December is moving right along and it’s time for Saturday Night Genealogy Fun with Randy Seaver. I suggested this week’s topic after I saw it mentioned in a magazine:
Here is this week’s challenge:
A) Genea-Blogger Linda Stufflebean noted that December 8th is “Pretend You Are a Time Traveler Day.” Today’s challenge is: Where would you go? Would you choose a person, place or event in the past or travel into the future? Would you remain an observer or would you actively participate?”
I have to say that I’d choose my paternal grandfather, George Sabo, to visit around the end of the 1920s, which would be just before the Great Depression and before he became ill.
He was born George Kucharik on 24 May 1893 in the small town of Delano, Schuylkill, Pennsylvania, the son of Stephen Kucharik and Mary Kacsenyak. His father socially changed the family name to Sabo in the early 1900s. Why? No idea!
I consider him an ancestor, not a more modern relative, because he died on Thanksgiving Day 1936 of tuberculosis when my dad was only ten years old. Therefore, I never knew him.
I think I would only observe him for a couple of reasons. First, whenever a movie/show comes on that involves time travel, the thought is out there about accidentally changing history and I wouldn’t want to do that.
Second, most of the time, a genealogy wish to meet an ancestor is accompanied by lots of questions. I wouldn’t have many questions to ask since he was born in Pennsylvania and never knew any of his grandparents, who remained in today’s Slovakia and my Nana told me about him.
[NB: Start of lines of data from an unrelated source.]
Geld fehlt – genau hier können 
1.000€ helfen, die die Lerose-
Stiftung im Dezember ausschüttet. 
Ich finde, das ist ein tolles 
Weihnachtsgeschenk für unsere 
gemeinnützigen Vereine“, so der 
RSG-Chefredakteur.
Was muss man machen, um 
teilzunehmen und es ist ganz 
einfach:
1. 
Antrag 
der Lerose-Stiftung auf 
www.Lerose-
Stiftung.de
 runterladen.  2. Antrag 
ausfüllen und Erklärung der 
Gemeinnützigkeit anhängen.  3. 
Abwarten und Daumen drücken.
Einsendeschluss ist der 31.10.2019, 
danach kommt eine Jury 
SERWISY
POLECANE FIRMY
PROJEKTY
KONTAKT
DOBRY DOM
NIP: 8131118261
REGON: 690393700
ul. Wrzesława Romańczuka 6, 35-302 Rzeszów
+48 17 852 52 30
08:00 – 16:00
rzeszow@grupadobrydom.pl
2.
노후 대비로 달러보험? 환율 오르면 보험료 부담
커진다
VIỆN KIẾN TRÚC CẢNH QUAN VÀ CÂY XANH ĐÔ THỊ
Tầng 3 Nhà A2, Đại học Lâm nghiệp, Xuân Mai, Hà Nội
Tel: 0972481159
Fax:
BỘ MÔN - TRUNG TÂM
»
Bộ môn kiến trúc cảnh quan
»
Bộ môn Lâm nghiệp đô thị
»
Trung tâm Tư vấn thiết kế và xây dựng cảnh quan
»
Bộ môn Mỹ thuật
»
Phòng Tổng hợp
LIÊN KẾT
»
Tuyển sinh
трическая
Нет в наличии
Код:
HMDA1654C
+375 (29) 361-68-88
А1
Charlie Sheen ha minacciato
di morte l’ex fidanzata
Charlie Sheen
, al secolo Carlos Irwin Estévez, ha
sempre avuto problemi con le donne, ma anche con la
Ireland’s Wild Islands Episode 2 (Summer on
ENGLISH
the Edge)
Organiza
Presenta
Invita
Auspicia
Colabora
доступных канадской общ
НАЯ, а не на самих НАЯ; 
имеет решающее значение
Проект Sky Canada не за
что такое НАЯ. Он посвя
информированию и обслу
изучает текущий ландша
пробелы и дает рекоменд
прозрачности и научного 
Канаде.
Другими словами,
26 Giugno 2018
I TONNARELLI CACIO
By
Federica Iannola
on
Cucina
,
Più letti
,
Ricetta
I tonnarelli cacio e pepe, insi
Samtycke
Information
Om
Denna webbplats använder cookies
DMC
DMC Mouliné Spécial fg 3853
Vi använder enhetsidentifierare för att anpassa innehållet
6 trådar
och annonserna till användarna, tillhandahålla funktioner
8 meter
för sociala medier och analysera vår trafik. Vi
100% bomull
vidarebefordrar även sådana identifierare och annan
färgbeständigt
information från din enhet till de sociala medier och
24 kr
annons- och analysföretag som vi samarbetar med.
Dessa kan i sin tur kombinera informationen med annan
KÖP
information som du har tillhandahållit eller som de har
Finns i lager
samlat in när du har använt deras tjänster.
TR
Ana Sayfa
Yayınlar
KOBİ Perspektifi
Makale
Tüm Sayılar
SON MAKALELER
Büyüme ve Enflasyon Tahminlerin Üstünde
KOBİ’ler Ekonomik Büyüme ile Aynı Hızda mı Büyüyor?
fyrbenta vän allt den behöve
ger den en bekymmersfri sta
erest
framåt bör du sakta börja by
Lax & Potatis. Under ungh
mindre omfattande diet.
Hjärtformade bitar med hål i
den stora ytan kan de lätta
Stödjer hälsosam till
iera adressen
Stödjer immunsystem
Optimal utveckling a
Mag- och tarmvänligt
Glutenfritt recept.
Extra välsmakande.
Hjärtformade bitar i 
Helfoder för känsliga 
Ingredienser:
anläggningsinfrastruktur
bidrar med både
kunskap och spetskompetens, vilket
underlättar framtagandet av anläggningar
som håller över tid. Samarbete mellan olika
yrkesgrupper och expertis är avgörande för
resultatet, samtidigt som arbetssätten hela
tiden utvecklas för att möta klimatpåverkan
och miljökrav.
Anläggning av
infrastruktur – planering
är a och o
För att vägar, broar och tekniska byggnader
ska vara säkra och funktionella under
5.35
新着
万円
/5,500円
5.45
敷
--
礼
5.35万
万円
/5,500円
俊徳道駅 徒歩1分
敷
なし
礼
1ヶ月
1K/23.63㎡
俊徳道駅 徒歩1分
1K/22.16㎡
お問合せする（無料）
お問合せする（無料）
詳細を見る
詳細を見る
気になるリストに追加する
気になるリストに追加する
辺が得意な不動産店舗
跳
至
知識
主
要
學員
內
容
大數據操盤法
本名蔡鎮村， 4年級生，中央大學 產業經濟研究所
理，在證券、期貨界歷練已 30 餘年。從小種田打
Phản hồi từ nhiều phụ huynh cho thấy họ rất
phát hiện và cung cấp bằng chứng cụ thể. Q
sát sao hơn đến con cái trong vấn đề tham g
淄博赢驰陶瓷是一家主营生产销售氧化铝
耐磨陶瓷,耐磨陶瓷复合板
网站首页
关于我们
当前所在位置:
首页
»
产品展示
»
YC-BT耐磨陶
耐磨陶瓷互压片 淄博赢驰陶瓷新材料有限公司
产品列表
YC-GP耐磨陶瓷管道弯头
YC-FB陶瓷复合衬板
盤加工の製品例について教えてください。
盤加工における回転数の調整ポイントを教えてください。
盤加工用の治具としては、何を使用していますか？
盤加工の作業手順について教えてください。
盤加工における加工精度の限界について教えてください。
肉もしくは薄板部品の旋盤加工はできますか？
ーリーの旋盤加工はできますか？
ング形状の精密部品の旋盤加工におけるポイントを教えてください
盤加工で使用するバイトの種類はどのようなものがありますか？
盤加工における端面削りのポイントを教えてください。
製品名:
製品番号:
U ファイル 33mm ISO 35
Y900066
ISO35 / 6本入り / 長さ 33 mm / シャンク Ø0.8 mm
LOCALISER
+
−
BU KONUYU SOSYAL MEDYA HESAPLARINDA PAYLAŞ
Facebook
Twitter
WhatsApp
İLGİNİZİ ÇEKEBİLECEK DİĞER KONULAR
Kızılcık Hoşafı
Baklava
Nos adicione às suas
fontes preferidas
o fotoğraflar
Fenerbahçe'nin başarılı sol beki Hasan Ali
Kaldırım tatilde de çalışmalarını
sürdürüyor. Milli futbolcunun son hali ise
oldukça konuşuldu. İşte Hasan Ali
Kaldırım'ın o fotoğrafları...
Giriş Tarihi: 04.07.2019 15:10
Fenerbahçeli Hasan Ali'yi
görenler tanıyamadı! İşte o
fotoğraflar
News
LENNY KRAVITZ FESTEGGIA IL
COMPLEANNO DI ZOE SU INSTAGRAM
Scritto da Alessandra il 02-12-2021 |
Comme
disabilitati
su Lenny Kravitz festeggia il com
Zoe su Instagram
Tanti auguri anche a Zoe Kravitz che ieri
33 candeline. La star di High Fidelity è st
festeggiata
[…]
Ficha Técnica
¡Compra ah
By all accounts, George was a wonderful man, devoted to Nana and my dad (who was an only child), hardworking to achieve the American dream of better lives and a caring friend and neighbor.
My grandparents, c1918
I have quite a few photos of my paternal grandfather, but time traveling to be able to observe his every day life would cement in my mind all the positive stories I was told.
Thanks, Randy, for this week’s challenge.
I didn’t think about the possibility of changing history. That reminds me of the Prime Directive in Star Trek. Observing might be a better idea.